Dual Cytotoxic Responses Induced by Treatment of A549 Human Lung Cancer Cells with Sweet Bee Venom in a Dose-Dependent Manner.

作者信息

Hwang Yu-Na, Kwon In-Seo, Na Han-Heom, Park Jin-Sung, Kim Keun-Cheol

机构信息

Department of Biological Sciences, College of Natural Sciences, Kangwon National University, Chuncheon, Republic of Korea.

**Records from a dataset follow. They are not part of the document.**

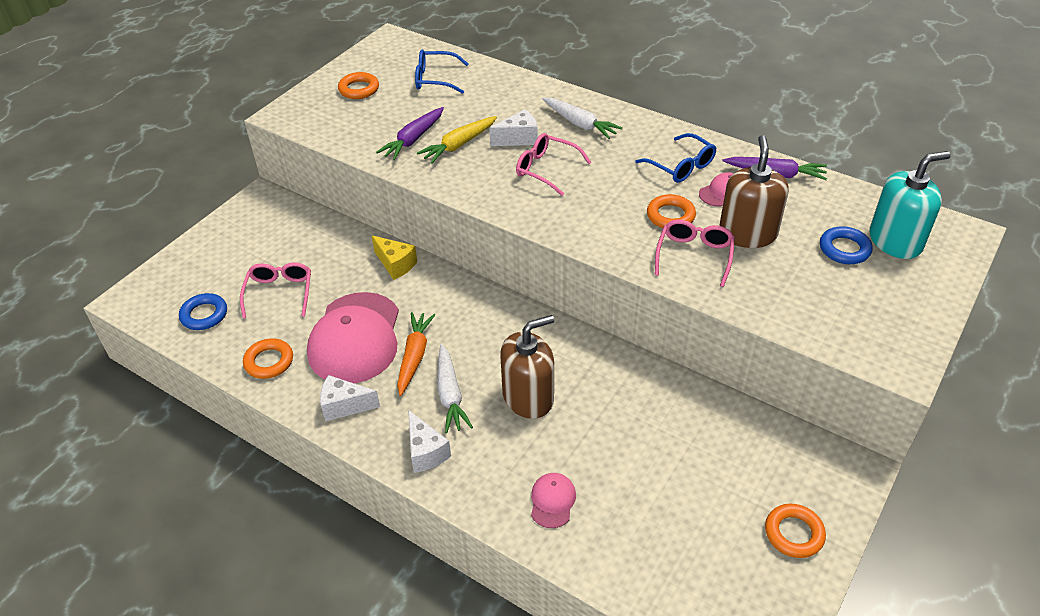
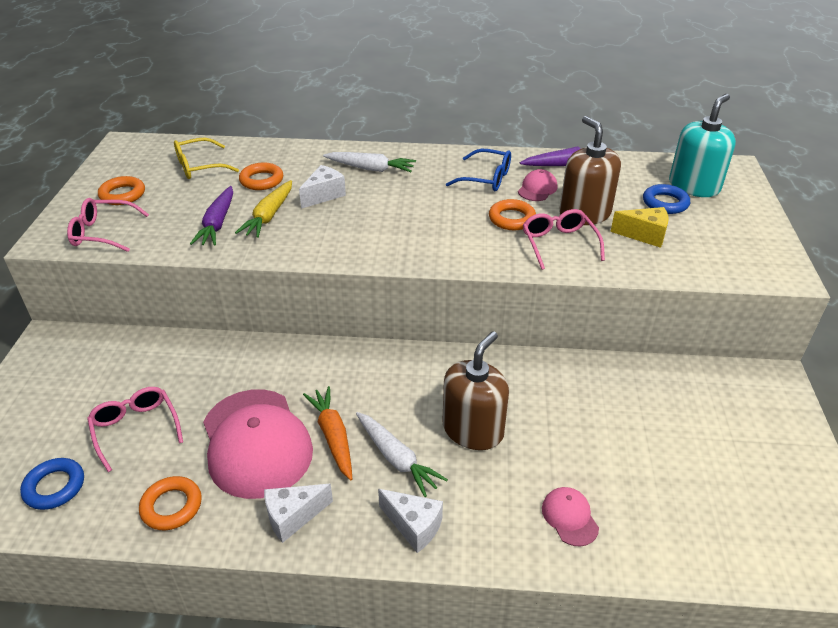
camera: 30 degrees left, 5 degrees down
yellow cheese [372,235,417,280] -> yellow cheese moved to [610,207,669,248]
blue glasses [415,49,469,94] -> yellow glasses [174,138,239,179]
pink glasses [516,133,592,196] -> pink glasses moved to [67,198,149,252]
orange ring [765,504,826,558] -> orange ring moved to [239,162,283,190]

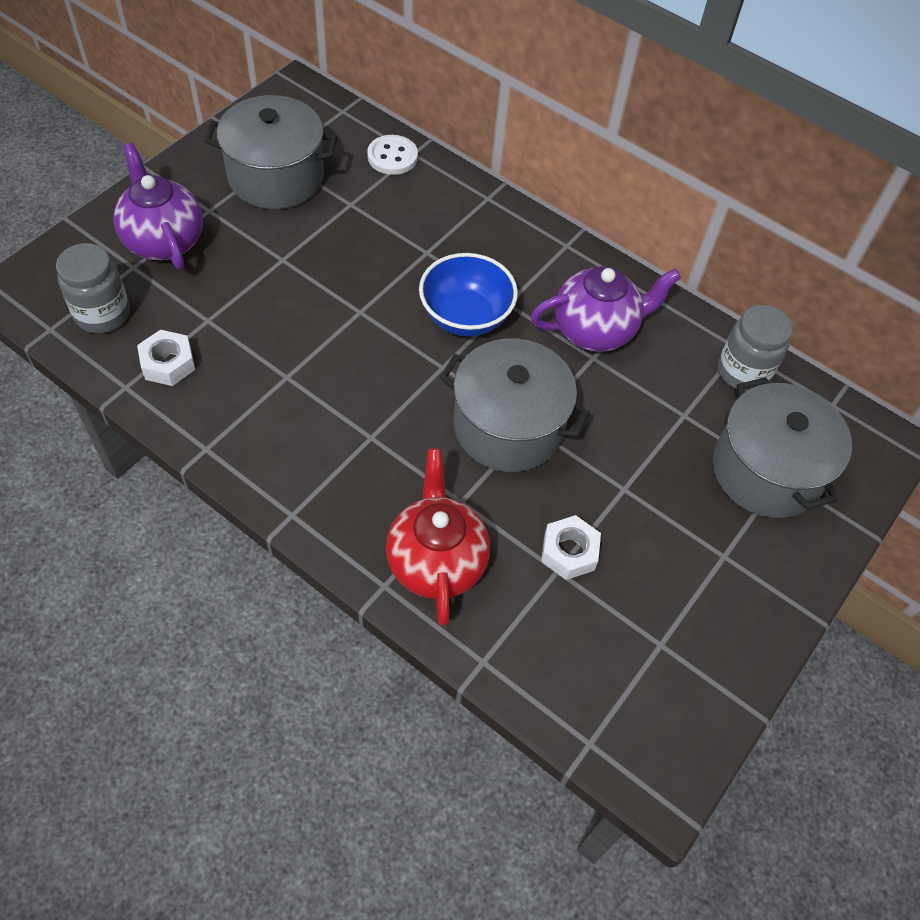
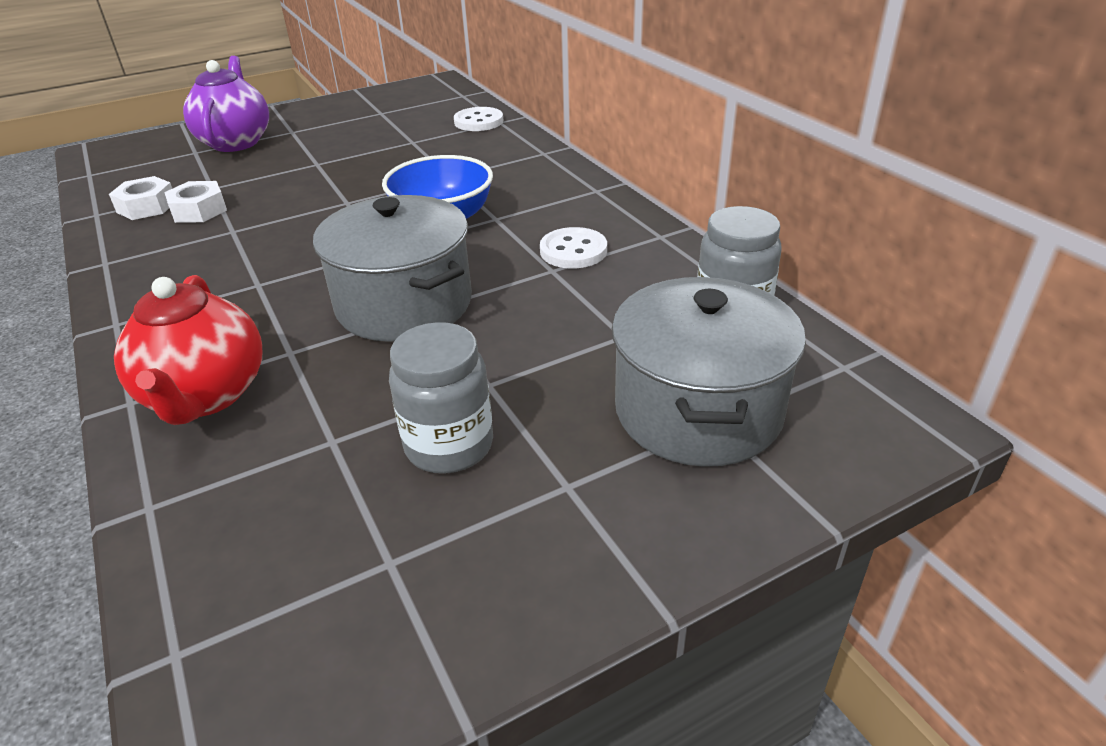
camera: 30 degrees right, 20 degrees down
grey jar [56,243,130,333] -> grey jar moved to [389,322,493,474]
grey pot [204,95,337,209] -> none
red teapot [386,448,490,626] -> red teapot turned 150 degrees clockwise [114,275,262,425]
purple teapot [531,266,681,352] -> white button [540,227,607,268]
white nut [541,515,601,580] -> white nut moved to [164,181,227,223]

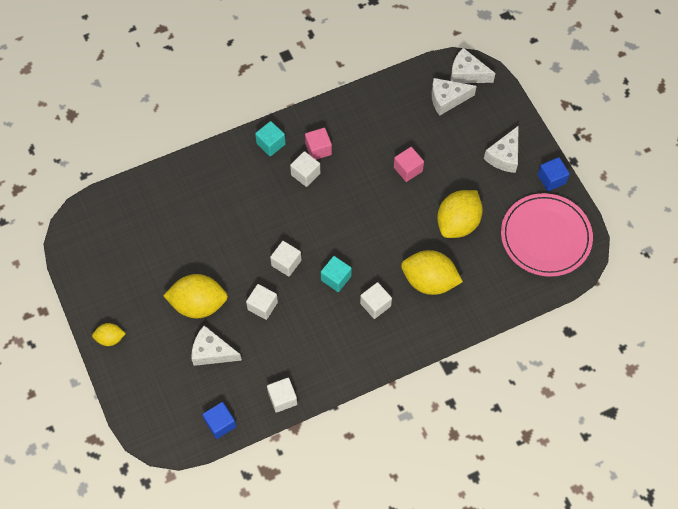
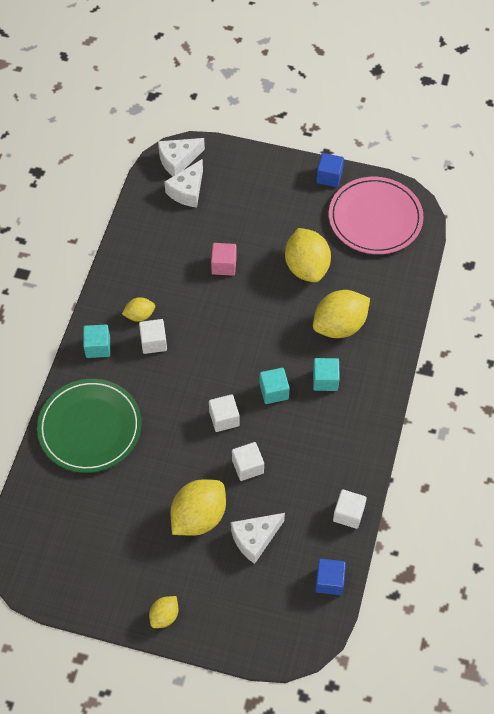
camera: 50 degrees left, 5 degrees down
pink cube [305,128,332,160] -> yellow lemon [122,297,155,322]
white cube [360,282,392,319] -> turquoise cube [313,358,340,391]
white cheese [484,125,519,173] -> none
none -> green plate [37,379,142,473]

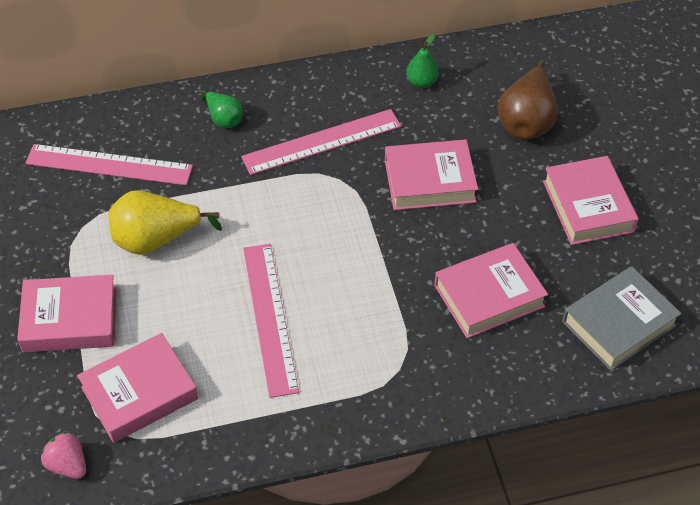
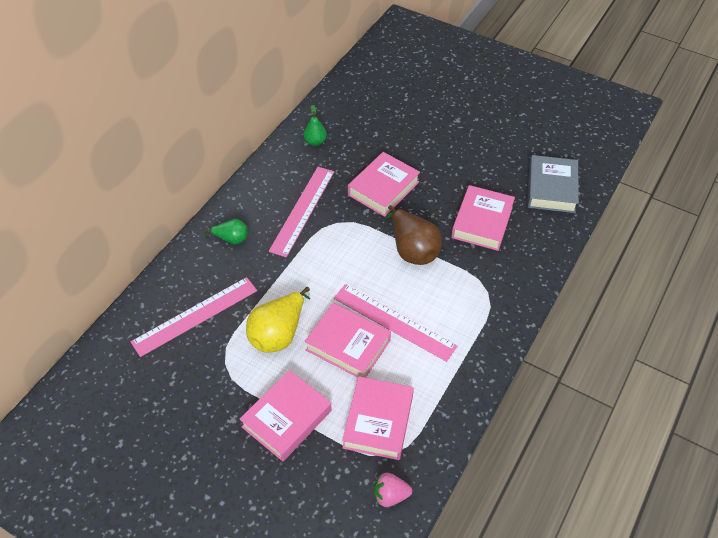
camera: 45 degrees left, 0 degrees up
brown pear [498,62,558,139] -> brown pear moved to [385,205,442,265]
pink book [543,156,639,245] -> pink book moved to [305,303,391,378]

Kangwon Center for System Imaging, Kangwon National University, Chuncheon, Republic of Korea.

出版信息

J Pharmacopuncture. 2022 Dec 31;25(4):390-395. doi: 10.3831/KPI.2022.25.4.390.

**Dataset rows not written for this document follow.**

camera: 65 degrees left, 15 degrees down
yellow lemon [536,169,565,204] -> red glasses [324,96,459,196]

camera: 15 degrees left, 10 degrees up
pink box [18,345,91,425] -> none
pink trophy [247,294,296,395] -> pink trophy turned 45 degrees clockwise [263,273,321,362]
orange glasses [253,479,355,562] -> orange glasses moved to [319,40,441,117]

DOI:10.3831/KPI.2022.25.4.390
PMID:36628342
原文链接:https://pmc.ncbi.nlm.nih.gov/articles/PMC9806155/
Abstract

OBJECTIVES

Sweet bee venom (sBV) is purified from , containing a high level of melittin-its main component. It has been used as a therapeutic agent for pain relief and anti-inflammation, as well as for treating neuronal abnormalities. Recently, there have been studies on the therapeutic application of sBV for anticancer treatment. In the present study, we investigated the pharmacological effect of sBV treatment in A549 human lung cancer cells.

METHODS

We used microscopic analysis to observe the morphological changes in A549 cells after sBV treatment. The MTT assay was used to examine the cytotoxic effect after dose-dependent sBV treatment. Molecular changes in sBV were evaluated by the expression of apoptosis marker proteins using western blot analysis.

RESULTS

Microscopic analysis suggested that the growth inhibitory effect occurred in a dose-dependent manner; however, cell lysis occurred at a concentration over 20 μg/mL of sBV. The MTT assay indicated that sBV treatment exhibited a growth inhibitory effect at a concentration over 5 μg/mL. On fluorescence activated cell sorting analysis, G0 dead cells were observed after G1 arrest at treatment concentrations up to 10 μg/mL. However, rapid cell rupture was observed at a concentration of 20 μg/mL. Western blot analysis demonstrated that sBV treatment modulated the expression of multiple cell death-related proteins, including cleaved-PARP, cleaved-caspase 9, p53, Bcl2, and Bax.

CONCLUSION

sBV induced cell death in A549 human lung cancer cells at a pharmacological concentration, albeit causing hemolytic cell death at a high concentration.

摘要

目的

甜蜂毒(sBV)是从[具体来源未提及]中纯化得到的,含有高水平的蜂毒肽——其主要成分。它已被用作缓解疼痛和抗炎的治疗剂,以及用于治疗神经元异常。最近,有关于sBV在抗癌治疗中的治疗应用研究。在本研究中,我们研究了sBV处理对A549人肺癌细胞的药理作用。

方法

我们使用显微镜分析观察sBV处理后A549细胞的形态变化。MTT法用于检测剂量依赖性sBV处理后的细胞毒性作用。通过蛋白质免疫印迹分析凋亡标记蛋白的表达来评估sBV的分子变化。

结果

显微镜分析表明生长抑制作用呈剂量依赖性;然而,当sBV浓度超过20μg/mL时会发生细胞裂解。MTT法表明sBV处理在浓度超过5μg/mL时表现出生长抑制作用。在荧光激活细胞分选分析中,在处理浓度高达10μg/mL时,G1期阻滞之后观察到G0期死亡细胞。然而,在浓度为20μg/mL时观察到细胞迅速破裂。蛋白质免疫印迹分析表明sBV处理调节了多种细胞死亡相关蛋白的表达,包括裂解的PARP、裂解的半胱天冬酶-9、p53、Bcl2和Bax。

结论

sBV在药理浓度下诱导A549人肺癌细胞死亡,尽管在高浓度下会导致溶血性细胞死亡。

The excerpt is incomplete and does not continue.